Section 7 of the General Terms and Conditions is hereby amended to add the following:
Privacy Policy: Privacy Policy is available at https://thetrainingarcade.com/privacy-policy/
E.
Section 9 of the General Terms and Conditions is hereby amended to add the following:
Post-Expiration Period: Commences on the date of expiration of the Term and expires three months thereafter, unless earlier terminated. During the Post-Expiration Period, subject to Customer’s payment of applicable fees as set forth in the Order Form and fulfillment of all other obligations under this Agreement, Learners will continue to have access to the single Learner (not multi-learner nor instructor-led) Games via The Training Arcade. During such Post Expiration Period, no other functionality for the Subscription Services will be available to the Customer, and nor will Provider have any support or other obligations in connection therewith. After the Post-Expiration Period, if any, or termination of this Agreement, Provider will have the right, without obligation, to disable Customer’s access to the Subscription Services, including links, and dispose of, or archive any of Customer Content and Customer Data in its possession.  Such disposal will be in the form of anonymizing Customer Content and Customer Data.
F.
If, and to the extent that, Customer is a Publisher (as defined below), the following applies:
Publisher” means a Customer who purchases a Subscription for Publisher’s Primary Author and Publisher’s Author(s) to access the Game Type authoring tools to populate the Game Types with Customer Content and to invite all or a subset of Publisher Client’s Learners to access the Games via The Training Arcade; for the Publisher’s Primary Author, Publisher’s Author(s), Publisher’s Viewer Author(s), and Publisher Client’s Viewer Author(s) to view the Game analytics dashboard and leaderboard via The Training Arcade; and for the Publisher Client’s Learners to access and play the Games via The Training Arcade (“Publisher Rights”). Publisher may designate an employee, agent, and independent contractor of Publisher (but not Publisher Client) as Publisher’s Author and Publisher’s Primary Author. Publisher may designate employees, agents, and independent contractors of Publisher Client as Publisher’s Viewer Author(s) and Publisher’s Learners.

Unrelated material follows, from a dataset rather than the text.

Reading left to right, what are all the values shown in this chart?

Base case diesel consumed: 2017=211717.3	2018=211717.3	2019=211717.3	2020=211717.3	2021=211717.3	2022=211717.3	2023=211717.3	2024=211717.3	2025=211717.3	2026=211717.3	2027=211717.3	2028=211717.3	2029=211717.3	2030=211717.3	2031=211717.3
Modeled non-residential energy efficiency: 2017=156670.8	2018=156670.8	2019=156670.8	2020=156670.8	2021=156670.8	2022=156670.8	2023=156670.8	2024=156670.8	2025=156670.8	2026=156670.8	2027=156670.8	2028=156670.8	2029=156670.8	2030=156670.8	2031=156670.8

Publisher Client” means a client of Publisher who enters into a written agreement with Publisher to have Publisher exercise Publisher Rights for such client.

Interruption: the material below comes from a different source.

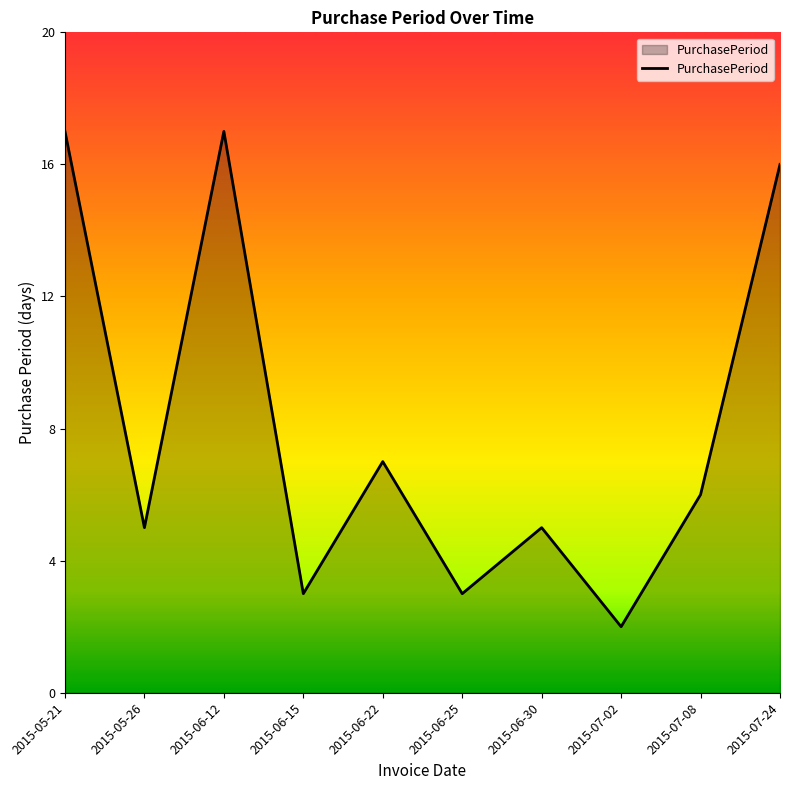

What position from the left is 2015-07-02?

8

Customer Content” includes the questions, answers, images, videos, sounds, and other materials that the Publisher’s Primary Author or Publisher’s Author provides and populates in Game Types on behalf of Publisher Client for the purpose of facilitating internal training of Learners in accordance with this Agreement.
Publisher may exercise the Publisher Rights solely for Publisher Client’s non-commercial internal training purposes in the Territory during the applicable Term, provided however that Publisher must designate a unique subdomain for each Publisher Client. Accordingly, if Publisher wishes to have more than one (1) Publisher Client, then Publisher must purchase another Subscription for each additional Publisher Client and enter into separate agreements for each Subscription. Publisher will not permit any third party to access and play the Games, other than Publisher Client’s Learners.
Publisher represents and warrants that (a) it is authorized to act as Customer on behalf of Publisher Client and to bind Publisher Client to the terms and conditions of this Agreement; and (b) Publisher has and will have the necessary rights and consents from Publisher Client.